Taral lay awake as Sejun’s breathing slowed and his hand loosened and dropped away. He thought of the hurt in Sejun’s voice as he accused Taral of wishing he had managed to marry Jaysha instead. He tried to put himself into Sejun’s place and imagine what Sejun might be feeling. From comments Sejun had made, he saw himself as immature and flighty, or had been made to see himself that way by the people he loved, which made Taral think less of his family. Jaysha was a few years older than Taral and had mastered his princely demeanor, an impenetrable veneer that made him seem shiny and flawless as fine lacquerware. Did Sejun compare himself to Jaysha and think that he came up short?

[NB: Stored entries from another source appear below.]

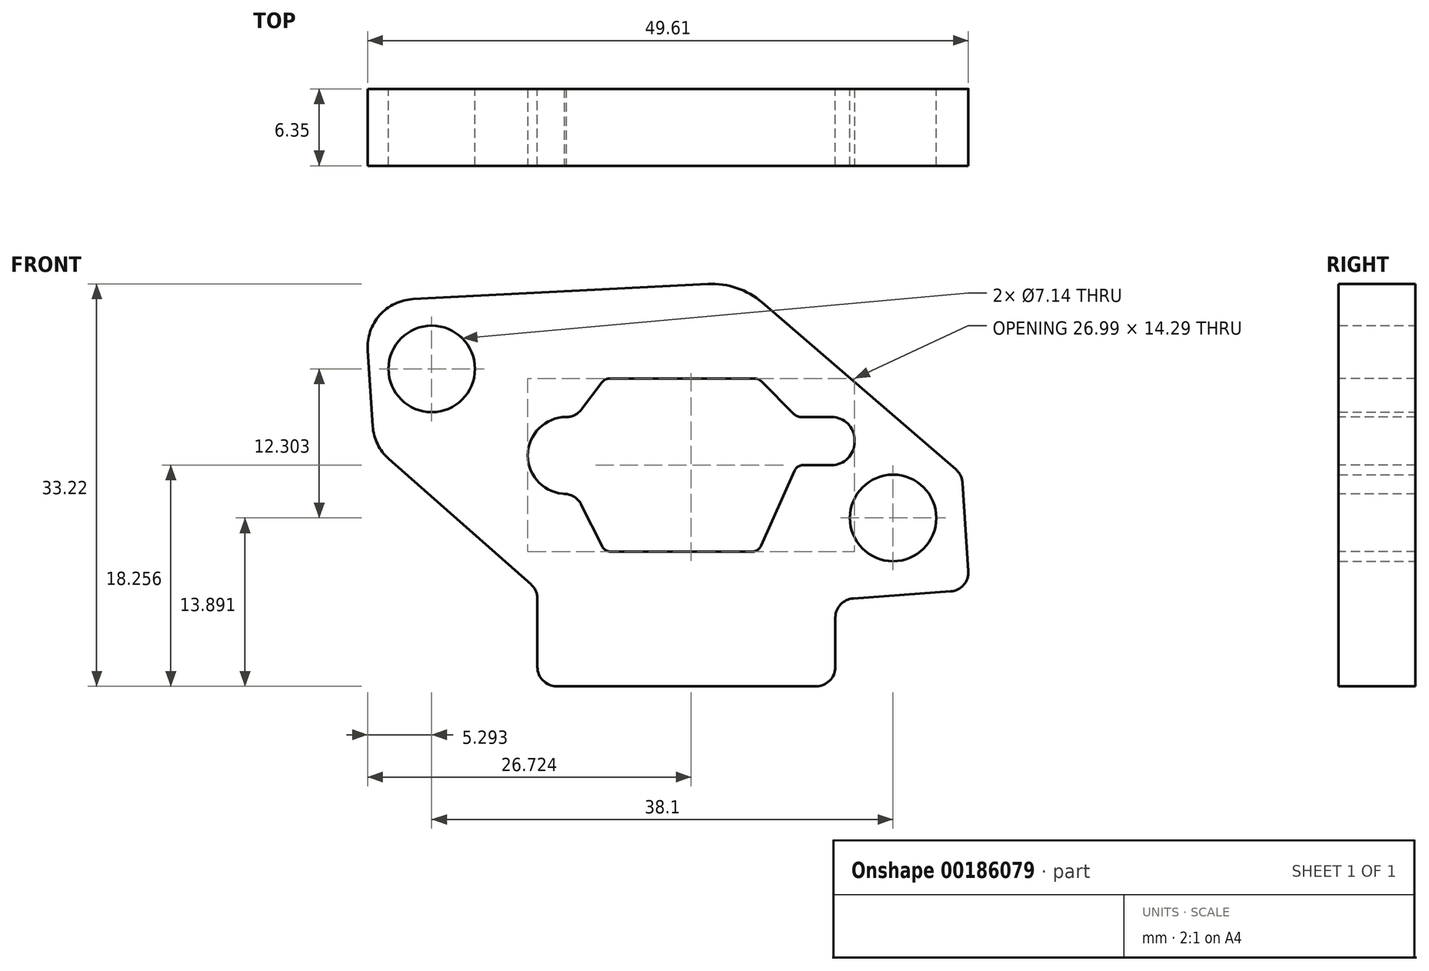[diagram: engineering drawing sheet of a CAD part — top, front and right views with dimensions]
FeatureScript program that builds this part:
annotation { "Feature Type Name" : "Feature", "Feature Type Description" : "" }
export const myFeature = defineFeature(function(context is Context, id is Id, definition is map)
    precondition{}
    {
        {
            var Q0;
            Q0=qCreatedBy(makeId("Front.planeOp"),FACE);
            var sketch = newSketch(context, id + "F0", { "sketchPlane" : qUnion([Q0])});
            skLineSegment(sketch, "E0", {"start": v(-1.59, 0) * mm, "end": v(-23.02, 0) * mm});
            skLineSegment(sketch, "E1", {"start": v(-24.6, 1.59) * mm, "end": v(-24.6, 7.22) * mm});
            skLineSegment(sketch, "E2", {"start": v(-25.14, 8.41) * mm, "end": v(-36.87, 18.76) * mm});
            skLineSegment(sketch, "E3", {"start": v(-38.2, 21.47) * mm, "end": v(-38.63, 27.73) * mm});
            skLineSegment(sketch, "E4", {"start": v(-34.87, 31.96) * mm, "end": v(-10.52, 33.2) * mm});
            skLineSegment(sketch, "E5", {"start": v(-6.05, 31.68) * mm, "end": v(9.95, 17.9) * mm});
            skLineSegment(sketch, "E6", {"start": v(10.5, 16.8) * mm, "end": v(10.98, 9.51) * mm});
            skLineSegment(sketch, "E7", {"start": v(9.5, 7.82) * mm, "end": v(1.47, 7.25) * mm});
            skLineSegment(sketch, "E8", {"start": v(0, 5.67) * mm, "end": v(0, 1.59) * mm});
            skPoint(sketch, "E9.visualSharp", {"position": v(-38.9, 31.75) * mm});
            skArc(sketch, "E9.filletArc", {"start": v(-34.87, 31.96) * mm, "mid": v(-37.63, 30.63) * mm, "end": v(-38.63, 27.73) * mm});
            skPoint(sketch, "E10.visualSharp", {"position": v(-38.1, 19.84) * mm});
            skArc(sketch, "E10.filletArc", {"start": v(-38.2, 21.47) * mm, "mid": v(-37.8, 19.99) * mm, "end": v(-36.87, 18.76) * mm});
            skPoint(sketch, "E11.visualSharp", {"position": v(-7.98, 33.34) * mm});
            skArc(sketch, "E11.filletArc", {"start": v(-6.05, 31.68) * mm, "mid": v(-8.14, 32.87) * mm, "end": v(-10.52, 33.2) * mm});
            skPoint(sketch, "E12.visualSharp", {"position": v(11.08, 7.94) * mm});
            skArc(sketch, "E12.filletArc", {"start": v(9.5, 7.82) * mm, "mid": v(10.6, 8.37) * mm, "end": v(10.98, 9.51) * mm});
            skPoint(sketch, "E13.visualSharp", {"position": v(10.45, 17.46) * mm});
            skArc(sketch, "E13.filletArc", {"start": v(10.5, 16.8) * mm, "mid": v(10.33, 17.4) * mm, "end": v(9.95, 17.9) * mm});
            skPoint(sketch, "E14.visualSharp", {"position": v(0, 7.14) * mm});
            skArc(sketch, "E14.filletArc", {"start": v(1.47, 7.25) * mm, "mid": v(0.43, 6.75) * mm, "end": v(0, 5.67) * mm});
            skPoint(sketch, "E15.visualSharp", {"position": v(0, 0) * mm});
            skArc(sketch, "E15.filletArc", {"start": v(-1.59, 0) * mm, "mid": v(-0.46, 0.46) * mm, "end": v(0, 1.59) * mm});
            skPoint(sketch, "E16.visualSharp", {"position": v(-24.6, 0) * mm});
            skArc(sketch, "E16.filletArc", {"start": v(-24.6, 1.59) * mm, "mid": v(-24.14, 0.46) * mm, "end": v(-23.02, 0) * mm});
            skPoint(sketch, "E17.visualSharp", {"position": v(-24.6, 7.94) * mm});
            skArc(sketch, "E17.filletArc", {"start": v(-24.6, 7.22) * mm, "mid": v(-24.75, 7.87) * mm, "end": v(-25.14, 8.41) * mm});
            skCircle(sketch, "E18", {"center": v(-33.34, 26.2) * mm, "radius": 3.57 * mm});
            skCircle(sketch, "E19", {"center": v(4.76, 13.9) * mm, "radius": 3.57 * mm});
            skSolve(sketch);
        }
        {
            var Q0;
            Q0=makeQuery(id+"F0.imprint","IMPRINT",FACE,{"disambiguationData":[TD([[makeQuery(id+"F0.imprint","IMPRINT",EDGE,{"derivedFrom":sQuery(id+"F0.wireOp",EDGE,"E0")}),-1.0]])]});
            extrude(context, id + "F1", {"entities" : qUnion([Q0]), "depth" : 6.35 * mm});
        }
        {
            var Q0;
            Q0=makeQuery(id+"F1.opExtrude","CAP_FACE",FACE,{"disambiguationData":[OSD([sQuery(id+"F0.wireOp",EDGE,"E0"),sQuery(id+"F0.wireOp",EDGE,"E1"),sQuery(id+"F0.wireOp",EDGE,"E2"),sQuery(id+"F0.wireOp",EDGE,"E3"),sQuery(id+"F0.wireOp",EDGE,"E4"),sQuery(id+"F0.wireOp",EDGE,"E5"),sQuery(id+"F0.wireOp",EDGE,"E6"),sQuery(id+"F0.wireOp",EDGE,"E7"),sQuery(id+"F0.wireOp",EDGE,"E8"),sQuery(id+"F0.wireOp",EDGE,"E9.filletArc"),sQuery(id+"F0.wireOp",EDGE,"E10.filletArc"),sQuery(id+"F0.wireOp",EDGE,"E11.filletArc"),sQuery(id+"F0.wireOp",EDGE,"E12.filletArc"),sQuery(id+"F0.wireOp",EDGE,"E13.filletArc"),sQuery(id+"F0.wireOp",EDGE,"E14.filletArc"),sQuery(id+"F0.wireOp",EDGE,"E15.filletArc"),sQuery(id+"F0.wireOp",EDGE,"E16.filletArc"),sQuery(id+"F0.wireOp",EDGE,"E17.filletArc"),sQuery(id+"F0.wireOp",EDGE,"E18"),sQuery(id+"F0.wireOp",EDGE,"E19")])],"isStart":false});
            var sketch = newSketch(context, id + "F2", { "sketchPlane" : qUnion([Q0])});
            skLineSegment(sketch, "E20", {"start": v(-18.56, 11.11) * mm, "end": v(-6.87, 11.11) * mm});
            skLineSegment(sketch, "E21", {"start": v(-6.14, 11.58) * mm, "end": v(-3.38, 17.78) * mm});
            skLineSegment(sketch, "E22", {"start": v(-2.66, 18.26) * mm, "end": v(-0.32, 18.26) * mm});
            skLineSegment(sketch, "E23", {"start": v(1.59, 20.16) * mm, "end": v(1.59, 20.32) * mm});
            skLineSegment(sketch, "E24", {"start": v(-0.32, 22.23) * mm, "end": v(-2.85, 22.23) * mm});
            skLineSegment(sketch, "E25", {"start": v(-3.4, 22.46) * mm, "end": v(-6.12, 25.17) * mm});
            skLineSegment(sketch, "E26", {"start": v(-6.68, 25.4) * mm, "end": v(-18.65, 25.4) * mm});
            skLineSegment(sketch, "E27", {"start": v(-19.29, 25.08) * mm, "end": v(-20.96, 22.86) * mm});
            skLineSegment(sketch, "E28", {"start": v(-22.23, 22.23) * mm, "end": v(-22.23, 22.23) * mm});
            skLineSegment(sketch, "E29", {"start": v(-25.4, 19.05) * mm, "end": v(-25.4, 19.05) * mm});
            skLineSegment(sketch, "E30", {"start": v(-22.41, 15.88) * mm, "end": v(-22.23, 15.88) * mm});
            skLineSegment(sketch, "E31", {"start": v(-21, 15) * mm, "end": v(-19.27, 11.55) * mm});
            skPoint(sketch, "E32.visualSharp", {"position": v(-25.4, 22.23) * mm});
            skArc(sketch, "E32.filletArc", {"start": v(-22.23, 22.23) * mm, "mid": v(-24.47, 21.3) * mm, "end": v(-25.4, 19.05) * mm});
            skPoint(sketch, "E33.visualSharp", {"position": v(-25.4, 15.88) * mm});
            skArc(sketch, "E33.filletArc", {"start": v(-25.4, 19.05) * mm, "mid": v(-24.47, 16.8) * mm, "end": v(-22.23, 15.88) * mm});
            skPoint(sketch, "E34.visualSharp", {"position": v(-21.43, 22.23) * mm});
            skArc(sketch, "E34.filletArc", {"start": v(-22.23, 22.23) * mm, "mid": v(-21.52, 22.4) * mm, "end": v(-20.96, 22.86) * mm});
            skPoint(sketch, "E35.visualSharp", {"position": v(-19.05, 25.4) * mm});
            skArc(sketch, "E35.filletArc", {"start": v(-18.65, 25.4) * mm, "mid": v(-19, 25.32) * mm, "end": v(-19.29, 25.08) * mm});
            skPoint(sketch, "E36.visualSharp", {"position": v(-6.35, 25.4) * mm});
            skArc(sketch, "E36.filletArc", {"start": v(-6.12, 25.17) * mm, "mid": v(-6.38, 25.34) * mm, "end": v(-6.68, 25.4) * mm});
            skPoint(sketch, "E37.visualSharp", {"position": v(-3.18, 22.22) * mm});
            skArc(sketch, "E37.filletArc", {"start": v(-3.4, 22.46) * mm, "mid": v(-3.15, 22.29) * mm, "end": v(-2.85, 22.23) * mm});
            skPoint(sketch, "E38.visualSharp", {"position": v(1.59, 22.23) * mm});
            skArc(sketch, "E38.filletArc", {"start": v(1.59, 20.32) * mm, "mid": v(1.03, 21.67) * mm, "end": v(-0.32, 22.23) * mm});
            skPoint(sketch, "E39.visualSharp", {"position": v(1.59, 18.26) * mm});
            skArc(sketch, "E39.filletArc", {"start": v(-0.32, 18.26) * mm, "mid": v(1.03, 18.81) * mm, "end": v(1.59, 20.16) * mm});
            skPoint(sketch, "E40.visualSharp", {"position": v(-6.35, 11.11) * mm});
            skArc(sketch, "E40.filletArc", {"start": v(-6.87, 11.11) * mm, "mid": v(-6.43, 11.24) * mm, "end": v(-6.14, 11.58) * mm});
            skPoint(sketch, "E41.visualSharp", {"position": v(-3.18, 18.26) * mm});
            skArc(sketch, "E41.filletArc", {"start": v(-2.66, 18.26) * mm, "mid": v(-3.1, 18.13) * mm, "end": v(-3.38, 17.78) * mm});
            skPoint(sketch, "E42.visualSharp", {"position": v(-19.05, 11.11) * mm});
            skArc(sketch, "E42.filletArc", {"start": v(-19.27, 11.55) * mm, "mid": v(-18.98, 11.23) * mm, "end": v(-18.56, 11.11) * mm});
            skPoint(sketch, "E43.visualSharp", {"position": v(-21.43, 15.88) * mm});
            skArc(sketch, "E43.filletArc", {"start": v(-21, 15) * mm, "mid": v(-21.58, 15.64) * mm, "end": v(-22.41, 15.88) * mm});
            skSolve(sketch);
        }
        {
            var Q0;
            Q0 = qSketchRegion(id + "F2", true);
            extrude(context, id + "F3", {"entities" : qUnion([Q0]), "operationType" : NewBodyOperationType.REMOVE, "endBound" : BoundingType.THROUGH_ALL, "oppositeDirection" : true, "depth" : 25.4 * mm});
        }
    });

Taral prayed that wasn’t so. He didn’t expect Sejun to be anything like Jaysha, nor want him to. They were different people, and he liked Sejun as he was: vibrant, cheery, always ready with a joke or a wry comment. Taral had liked Jaysha’s seriousness when he was young, but now that he was too serious himself, Sejun’s easy nature suited him.

He feared that his lingering attachment to Jaysha had harmed Sejun in more ways than one. If Sejun was trying to suppress his genuine reactions because he thought that was how to please Taral, he was wrong. Taral hated to think that he had dimmed Sejun’s bright light in any way.

Beside him, Sejun sighed in his sleep. Taral pressed a kiss to Sejun’s shoulder and drew the blanket up over them both.

CHAPTER22

The first day of formal negotiations had been, in Taral’s opinion, a complete waste, and the second was not proving to be much better. Even with an interpreter to translate the proceedings into Dirang, he found it hard to follow the long speeches, which seemed to meander from one topic to another and then concluded without ever presenting a clear position. Much of the rhetoric relied on references to historical or possibly literary figures Taral wasn’t familiar with.